The outrage seems to stem from a belief that these enhancers give the current generation of players a leg up on their current competition, and moreover, skew the sacrosanct history of the game as it is written in the numbers they produce. If we were ever to turn a blind eye to this sort of behaviour, the argument goes, we'd be left with record books that diminish most of what has come before, and a game that is radically different from what we have come to love. With apologies to Fukuyama, it would be the End of History. And we'd all be poorer for it, or so they say.
But with all this talk of the unnatural advantages that modern anabolics and growth hormones provide to the nefarious and disreputable, we've been left to wonder about the place in baseball's dialectic that is occupied by one of the most ubiquitous and increasingly perfunctory procedures: ulnar collateral ligament reconstruction, or Tommy John Surgery.
While we drive ourselves nuts in trying to push back against medical science in some areas of baseball, Tommy John surgery is tacitly accepted as part of the game. Once a career-saving procedure and a last resort for pitchers, going for a "TJ" is so commonplace at this point that players seem to be going for this surgery as a preventative measure. Give up next year, the thinking seems to be, and get back five years on the other side with a brand new arm.
Nobody really thinks much about the competitive advantages that TJ surgery provides, and most view it in the same context as having a knee scoped or a labrum tear repaired. These surgeries and procedures are generally acceptable, it seems, because they are the pound of cure applied after someone has suffered an injury. That's the way we like our medicine.

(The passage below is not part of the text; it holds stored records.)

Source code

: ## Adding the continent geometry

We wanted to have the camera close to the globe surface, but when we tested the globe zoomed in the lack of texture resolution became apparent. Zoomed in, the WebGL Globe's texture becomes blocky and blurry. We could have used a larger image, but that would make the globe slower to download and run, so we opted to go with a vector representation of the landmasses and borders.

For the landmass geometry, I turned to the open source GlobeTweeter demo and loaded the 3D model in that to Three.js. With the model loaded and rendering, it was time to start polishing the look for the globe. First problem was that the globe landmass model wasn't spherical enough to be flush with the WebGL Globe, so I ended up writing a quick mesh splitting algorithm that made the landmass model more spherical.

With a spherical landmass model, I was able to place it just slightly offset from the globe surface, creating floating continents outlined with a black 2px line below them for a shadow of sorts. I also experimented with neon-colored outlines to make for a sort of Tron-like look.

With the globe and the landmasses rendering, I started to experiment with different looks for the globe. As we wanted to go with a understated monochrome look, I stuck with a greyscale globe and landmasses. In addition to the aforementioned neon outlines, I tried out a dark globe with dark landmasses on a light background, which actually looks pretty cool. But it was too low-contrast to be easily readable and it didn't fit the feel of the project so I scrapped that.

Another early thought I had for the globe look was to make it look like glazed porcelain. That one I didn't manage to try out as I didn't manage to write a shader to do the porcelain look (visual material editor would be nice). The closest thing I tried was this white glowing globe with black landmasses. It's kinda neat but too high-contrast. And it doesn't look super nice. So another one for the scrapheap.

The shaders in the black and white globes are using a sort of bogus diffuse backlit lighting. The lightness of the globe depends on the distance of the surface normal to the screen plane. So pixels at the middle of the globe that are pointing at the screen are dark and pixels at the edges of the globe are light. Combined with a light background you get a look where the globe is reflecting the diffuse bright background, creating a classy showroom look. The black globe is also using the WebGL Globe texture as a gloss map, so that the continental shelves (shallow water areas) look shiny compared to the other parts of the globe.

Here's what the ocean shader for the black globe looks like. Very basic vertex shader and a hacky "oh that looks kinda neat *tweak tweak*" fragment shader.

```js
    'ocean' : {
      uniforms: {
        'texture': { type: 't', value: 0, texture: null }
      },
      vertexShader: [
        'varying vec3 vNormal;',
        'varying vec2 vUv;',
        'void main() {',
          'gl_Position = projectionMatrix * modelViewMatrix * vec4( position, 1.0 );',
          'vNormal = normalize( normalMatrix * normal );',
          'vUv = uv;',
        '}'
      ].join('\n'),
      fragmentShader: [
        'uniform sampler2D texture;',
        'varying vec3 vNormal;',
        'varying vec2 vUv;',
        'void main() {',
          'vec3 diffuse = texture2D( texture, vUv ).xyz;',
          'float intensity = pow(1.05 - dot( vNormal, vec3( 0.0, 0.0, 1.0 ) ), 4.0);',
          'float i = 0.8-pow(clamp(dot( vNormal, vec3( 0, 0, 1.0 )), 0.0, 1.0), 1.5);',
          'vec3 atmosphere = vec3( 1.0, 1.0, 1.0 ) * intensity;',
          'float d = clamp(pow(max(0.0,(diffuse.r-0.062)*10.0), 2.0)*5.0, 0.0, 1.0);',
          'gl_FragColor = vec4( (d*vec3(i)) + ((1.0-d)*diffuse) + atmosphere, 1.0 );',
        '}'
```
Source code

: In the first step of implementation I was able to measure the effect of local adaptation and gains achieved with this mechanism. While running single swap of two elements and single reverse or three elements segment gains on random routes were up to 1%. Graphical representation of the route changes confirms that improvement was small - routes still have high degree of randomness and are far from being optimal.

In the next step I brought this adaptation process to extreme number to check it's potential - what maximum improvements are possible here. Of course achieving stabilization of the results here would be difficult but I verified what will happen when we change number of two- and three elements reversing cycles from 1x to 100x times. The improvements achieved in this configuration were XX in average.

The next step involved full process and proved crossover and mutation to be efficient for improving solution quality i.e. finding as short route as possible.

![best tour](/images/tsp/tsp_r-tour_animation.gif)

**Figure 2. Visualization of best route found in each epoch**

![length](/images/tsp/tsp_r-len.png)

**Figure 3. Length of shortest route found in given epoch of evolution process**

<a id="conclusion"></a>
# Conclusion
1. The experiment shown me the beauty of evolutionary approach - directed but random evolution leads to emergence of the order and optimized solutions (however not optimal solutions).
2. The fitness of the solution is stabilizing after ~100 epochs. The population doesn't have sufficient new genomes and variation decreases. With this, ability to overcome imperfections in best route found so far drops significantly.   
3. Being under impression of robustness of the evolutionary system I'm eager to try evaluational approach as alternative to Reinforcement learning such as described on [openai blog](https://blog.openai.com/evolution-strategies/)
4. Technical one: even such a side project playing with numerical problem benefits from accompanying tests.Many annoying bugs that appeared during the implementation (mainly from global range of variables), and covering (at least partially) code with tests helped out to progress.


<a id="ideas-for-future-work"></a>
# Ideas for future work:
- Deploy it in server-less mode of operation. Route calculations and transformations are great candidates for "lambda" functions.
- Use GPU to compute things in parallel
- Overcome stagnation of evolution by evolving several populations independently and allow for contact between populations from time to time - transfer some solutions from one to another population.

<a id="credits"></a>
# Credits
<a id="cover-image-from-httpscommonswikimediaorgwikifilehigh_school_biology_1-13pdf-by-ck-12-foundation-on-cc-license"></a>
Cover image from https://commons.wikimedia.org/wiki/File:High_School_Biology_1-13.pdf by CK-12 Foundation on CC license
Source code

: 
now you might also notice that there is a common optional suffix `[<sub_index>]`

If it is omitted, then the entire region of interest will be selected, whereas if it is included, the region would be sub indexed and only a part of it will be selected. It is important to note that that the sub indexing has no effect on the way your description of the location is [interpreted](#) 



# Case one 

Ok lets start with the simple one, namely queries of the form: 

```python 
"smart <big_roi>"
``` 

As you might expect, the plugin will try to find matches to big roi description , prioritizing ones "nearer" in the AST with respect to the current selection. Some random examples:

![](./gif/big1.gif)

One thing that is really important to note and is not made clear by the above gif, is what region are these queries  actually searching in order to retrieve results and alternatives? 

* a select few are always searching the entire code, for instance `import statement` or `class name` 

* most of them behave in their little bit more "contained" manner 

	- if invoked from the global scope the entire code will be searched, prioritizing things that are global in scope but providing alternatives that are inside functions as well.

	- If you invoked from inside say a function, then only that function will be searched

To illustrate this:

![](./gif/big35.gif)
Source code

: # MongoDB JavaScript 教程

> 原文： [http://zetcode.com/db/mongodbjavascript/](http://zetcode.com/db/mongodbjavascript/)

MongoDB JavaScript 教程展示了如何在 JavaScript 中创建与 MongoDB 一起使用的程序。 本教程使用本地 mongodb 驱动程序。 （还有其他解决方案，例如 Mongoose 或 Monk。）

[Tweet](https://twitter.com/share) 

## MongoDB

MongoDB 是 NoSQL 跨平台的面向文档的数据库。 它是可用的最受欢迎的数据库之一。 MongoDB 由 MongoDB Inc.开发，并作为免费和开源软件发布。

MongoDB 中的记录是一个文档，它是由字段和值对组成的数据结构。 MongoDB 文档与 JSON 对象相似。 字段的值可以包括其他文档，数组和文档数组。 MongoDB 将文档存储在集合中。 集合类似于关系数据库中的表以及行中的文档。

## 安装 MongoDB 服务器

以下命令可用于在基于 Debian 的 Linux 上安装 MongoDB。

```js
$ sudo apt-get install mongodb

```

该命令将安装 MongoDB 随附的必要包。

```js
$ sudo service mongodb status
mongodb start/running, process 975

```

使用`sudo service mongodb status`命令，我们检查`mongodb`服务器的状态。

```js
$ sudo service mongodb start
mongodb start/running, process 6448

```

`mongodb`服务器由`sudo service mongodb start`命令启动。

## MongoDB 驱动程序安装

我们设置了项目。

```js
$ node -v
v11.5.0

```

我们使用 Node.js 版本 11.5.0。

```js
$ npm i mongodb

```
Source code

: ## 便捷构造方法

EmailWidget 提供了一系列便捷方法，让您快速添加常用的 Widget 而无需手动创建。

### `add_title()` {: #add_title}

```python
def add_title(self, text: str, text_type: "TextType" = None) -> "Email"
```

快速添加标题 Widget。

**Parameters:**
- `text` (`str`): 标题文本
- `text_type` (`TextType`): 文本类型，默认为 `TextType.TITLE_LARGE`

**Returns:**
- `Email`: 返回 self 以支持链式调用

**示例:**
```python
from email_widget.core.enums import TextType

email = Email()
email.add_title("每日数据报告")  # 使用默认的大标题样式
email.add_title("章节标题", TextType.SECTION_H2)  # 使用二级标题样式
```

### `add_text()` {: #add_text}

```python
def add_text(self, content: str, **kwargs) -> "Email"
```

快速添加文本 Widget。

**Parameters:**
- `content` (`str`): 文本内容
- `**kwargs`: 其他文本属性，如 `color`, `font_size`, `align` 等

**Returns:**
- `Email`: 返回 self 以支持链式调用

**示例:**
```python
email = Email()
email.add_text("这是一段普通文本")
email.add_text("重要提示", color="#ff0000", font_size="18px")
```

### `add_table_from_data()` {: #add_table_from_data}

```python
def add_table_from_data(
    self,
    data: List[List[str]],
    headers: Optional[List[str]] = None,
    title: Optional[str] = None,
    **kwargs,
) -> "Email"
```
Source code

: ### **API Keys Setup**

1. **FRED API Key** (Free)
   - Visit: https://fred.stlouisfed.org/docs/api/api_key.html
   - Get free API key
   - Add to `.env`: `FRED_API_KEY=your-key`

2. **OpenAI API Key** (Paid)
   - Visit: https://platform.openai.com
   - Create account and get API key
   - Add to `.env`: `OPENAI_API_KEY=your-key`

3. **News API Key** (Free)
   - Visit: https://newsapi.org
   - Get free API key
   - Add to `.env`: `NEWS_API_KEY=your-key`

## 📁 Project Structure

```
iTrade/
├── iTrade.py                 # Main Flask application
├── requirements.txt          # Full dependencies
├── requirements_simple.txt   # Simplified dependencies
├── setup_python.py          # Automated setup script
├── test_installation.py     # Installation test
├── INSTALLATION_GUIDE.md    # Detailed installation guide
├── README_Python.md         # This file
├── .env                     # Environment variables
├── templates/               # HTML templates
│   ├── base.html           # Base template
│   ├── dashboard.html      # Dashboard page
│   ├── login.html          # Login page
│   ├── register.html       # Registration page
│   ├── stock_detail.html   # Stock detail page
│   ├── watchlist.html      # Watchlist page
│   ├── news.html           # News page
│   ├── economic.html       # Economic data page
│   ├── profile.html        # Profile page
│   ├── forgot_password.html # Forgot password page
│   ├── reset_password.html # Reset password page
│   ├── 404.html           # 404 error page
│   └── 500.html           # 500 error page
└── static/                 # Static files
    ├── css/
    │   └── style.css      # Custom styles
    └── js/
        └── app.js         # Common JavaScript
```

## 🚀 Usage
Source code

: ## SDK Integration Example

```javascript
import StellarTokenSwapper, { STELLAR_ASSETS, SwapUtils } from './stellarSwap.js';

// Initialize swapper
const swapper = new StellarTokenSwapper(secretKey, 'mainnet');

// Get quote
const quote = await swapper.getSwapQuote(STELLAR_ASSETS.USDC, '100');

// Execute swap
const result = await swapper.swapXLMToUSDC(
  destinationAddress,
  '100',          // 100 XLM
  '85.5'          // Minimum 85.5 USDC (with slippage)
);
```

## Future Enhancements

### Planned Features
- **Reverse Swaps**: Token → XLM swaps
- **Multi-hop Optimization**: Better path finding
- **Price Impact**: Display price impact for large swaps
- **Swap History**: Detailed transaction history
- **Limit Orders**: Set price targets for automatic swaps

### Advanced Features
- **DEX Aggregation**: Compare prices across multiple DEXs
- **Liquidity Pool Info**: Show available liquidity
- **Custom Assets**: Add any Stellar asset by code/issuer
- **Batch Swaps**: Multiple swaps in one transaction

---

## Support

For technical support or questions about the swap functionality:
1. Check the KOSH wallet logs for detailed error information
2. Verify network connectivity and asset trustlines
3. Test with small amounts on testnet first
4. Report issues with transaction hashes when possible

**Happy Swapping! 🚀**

The question is: Does this surgery, or even the knowledge that it is readily available, affect the competitive balance of the game? Do pitchers throw harder or throw pitches that they may have avoided in the past (e.g. sliders and splitters) because of the safety net that TJ procedures provide?
How conservative will a young pitcher be with his arm when he knows that, at worst, he can have his ligaments yanked out and replaced with stronger ligaments from his leg? And moreover, if there is any truth to the notion that pitchers eventually throw harder after having their UCL replaced, does this not constitute an unfair advantage?
Will Carrol and Thomas Gordon noted in a Baseball Prospectus piece in 2004 that some speculate that the "dead arm" that ended Sandy Koufax's career was in fact a wonky UCL that could have been fixed with this surgery. This raises for us a question: If we are going to insist on giving the utmost respect to the historical performances of hitters throughout the past century, shouldn't we be considering the number of injured arms throughout those eras?
To underscore the ubiquity of the procedure, that same BP article notes that Dr. Tim Kremchek performs 120 TJ's per year, roughly the equivalent of 10 big league pitching staffs. And he's just one surgeon.
If we find it morally problematic to reward Mark McGwire or Barry Bonds because they enjoyed an unfair advantage over the harball heroes that we see in gauzy sepia tones, then shouldn't we take into account the injured arms that threw only a couple of pitches to avoid pain, and that threw them slow and straight over the plate to Ted Williams or Mickey Mantle or Henry Aaron?
If we're going to heckle an easy target like Alex Rodriguez with catcalls of "A-Roid" and "A-Fraud", what sort of treatment should be given to Shaun Marcum when he returns? Because from our point of view, Marcum's Tommy John surgery seems to fall more in the category of being an ounce of prevention.